* _PROMPT_:
All of the records below should be retyped exactly, with no pictures included.

* _SOURCE DATA_:
§
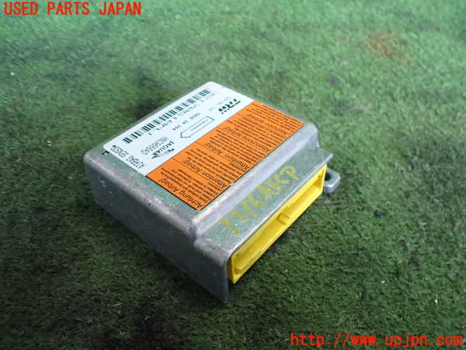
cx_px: 233
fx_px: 404
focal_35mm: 30
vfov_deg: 46.8
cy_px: 175
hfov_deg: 60.0
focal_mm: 5.4
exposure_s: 1/125
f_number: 2.3
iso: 640
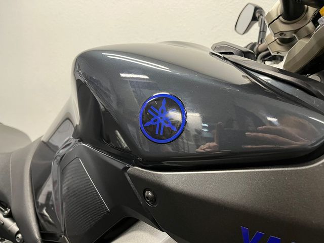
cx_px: 162
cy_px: 122
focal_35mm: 26
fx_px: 243
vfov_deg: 53.1
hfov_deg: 67.3
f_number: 1.6
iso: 200
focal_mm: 5.1
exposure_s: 1/50
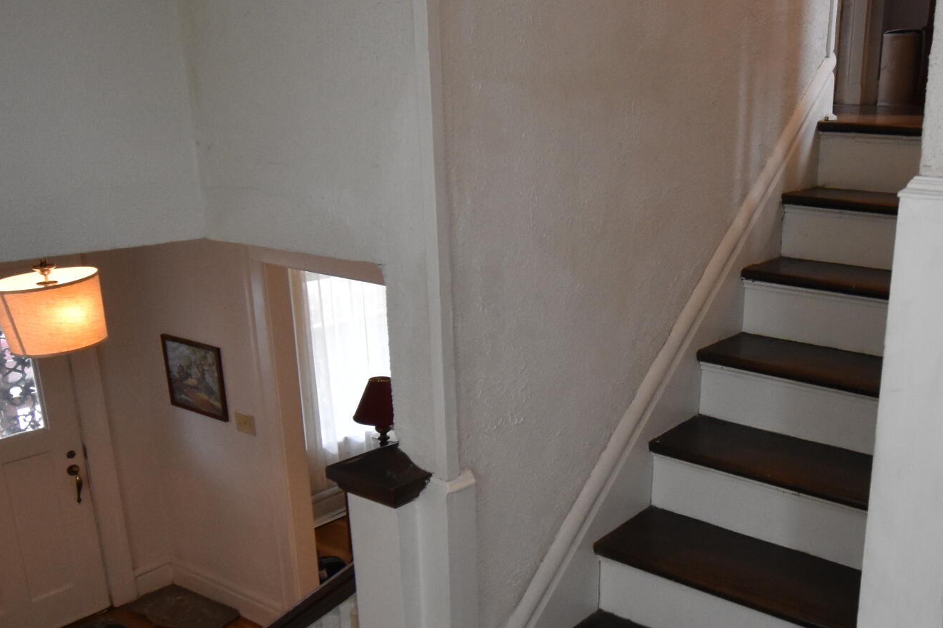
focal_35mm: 34
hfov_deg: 54.6
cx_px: 631
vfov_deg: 38.5
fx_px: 890
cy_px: 407
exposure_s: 1/125
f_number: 4.5
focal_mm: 10
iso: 1600
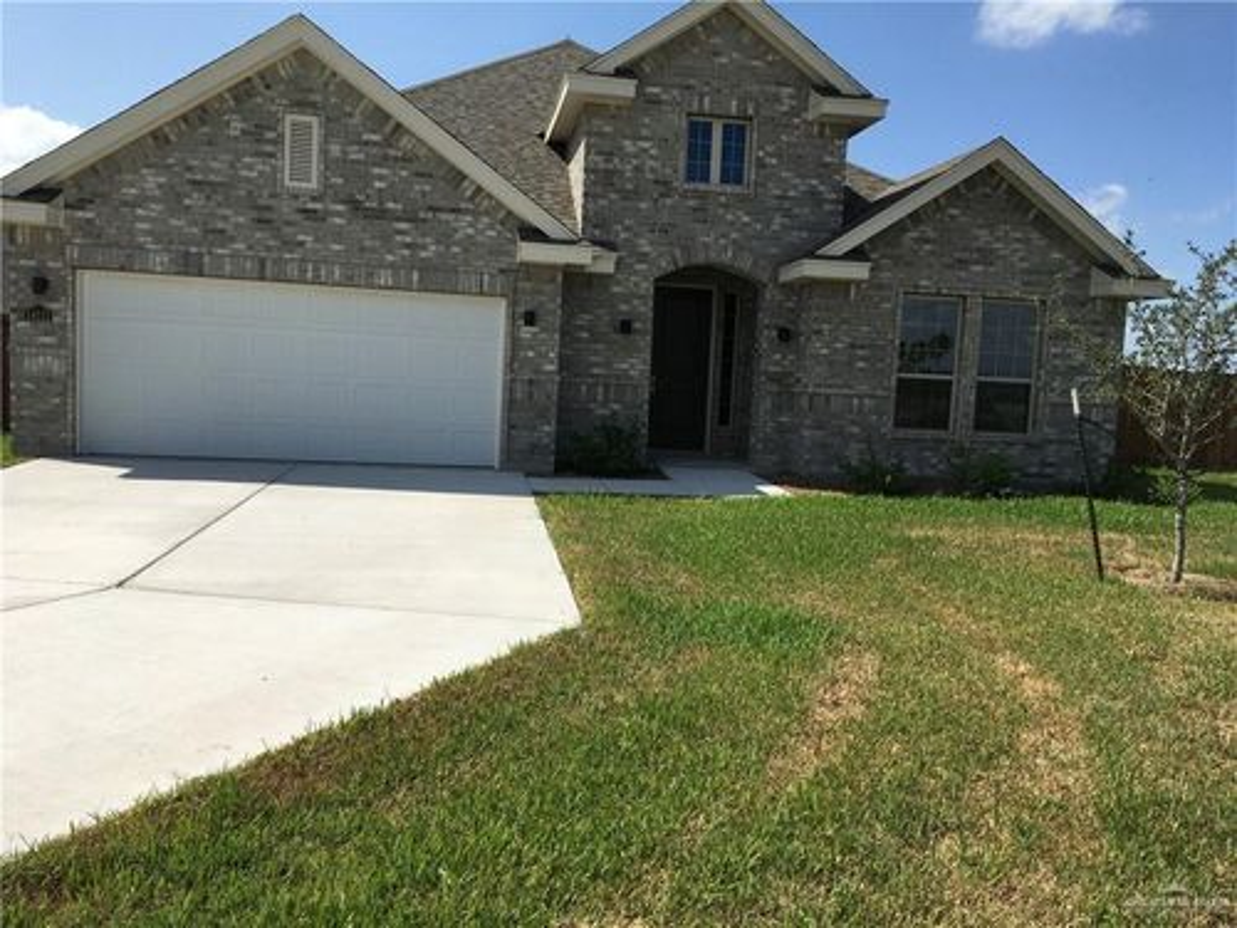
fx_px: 1036
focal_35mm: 29
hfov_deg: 61.7
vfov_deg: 48.2
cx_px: 618
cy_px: 464
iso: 25
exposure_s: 1/2747
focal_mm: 4.15
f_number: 2.2
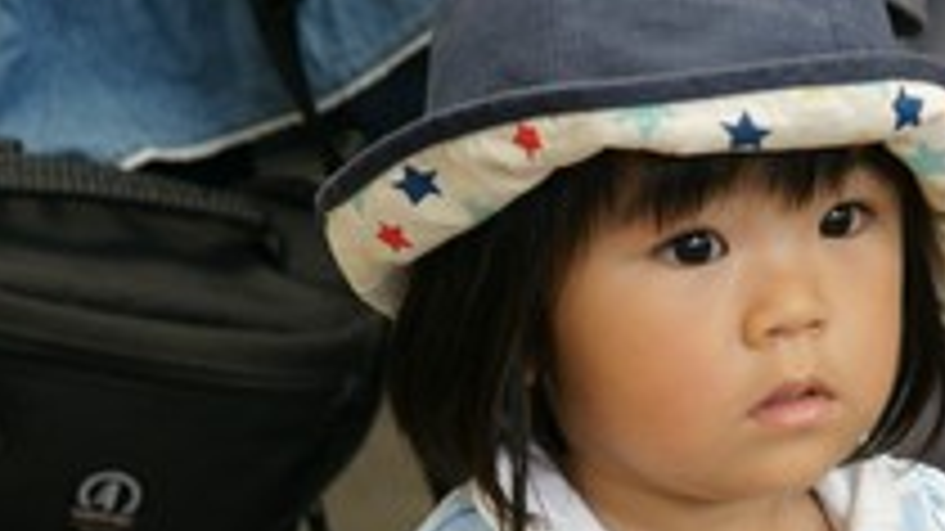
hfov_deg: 9.2
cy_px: 335
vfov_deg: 5.2
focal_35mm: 235
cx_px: 720
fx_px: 5888
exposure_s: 1/160
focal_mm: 75
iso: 800
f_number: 5.6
§
* _TASK RESULT_:
cx_px: 233
fx_px: 404
focal_35mm: 30
vfov_deg: 46.8
cy_px: 175
hfov_deg: 60.0
focal_mm: 5.4
exposure_s: 1/125
f_number: 2.3
iso: 640
cx_px: 162
cy_px: 122
focal_35mm: 26
fx_px: 243
vfov_deg: 53.1
hfov_deg: 67.3
f_number: 1.6
iso: 200
focal_mm: 5.1
exposure_s: 1/50
focal_35mm: 34
hfov_deg: 54.6
cx_px: 631
vfov_deg: 38.5
fx_px: 890
cy_px: 407
exposure_s: 1/125
f_number: 4.5
focal_mm: 10
iso: 1600
fx_px: 1036
focal_35mm: 29
hfov_deg: 61.7
vfov_deg: 48.2
cx_px: 618
cy_px: 464
iso: 25
exposure_s: 1/2747
focal_mm: 4.15
f_number: 2.2
hfov_deg: 9.2
cy_px: 335
vfov_deg: 5.2
focal_35mm: 235
cx_px: 720
fx_px: 5888
exposure_s: 1/160
focal_mm: 75
iso: 800
f_number: 5.6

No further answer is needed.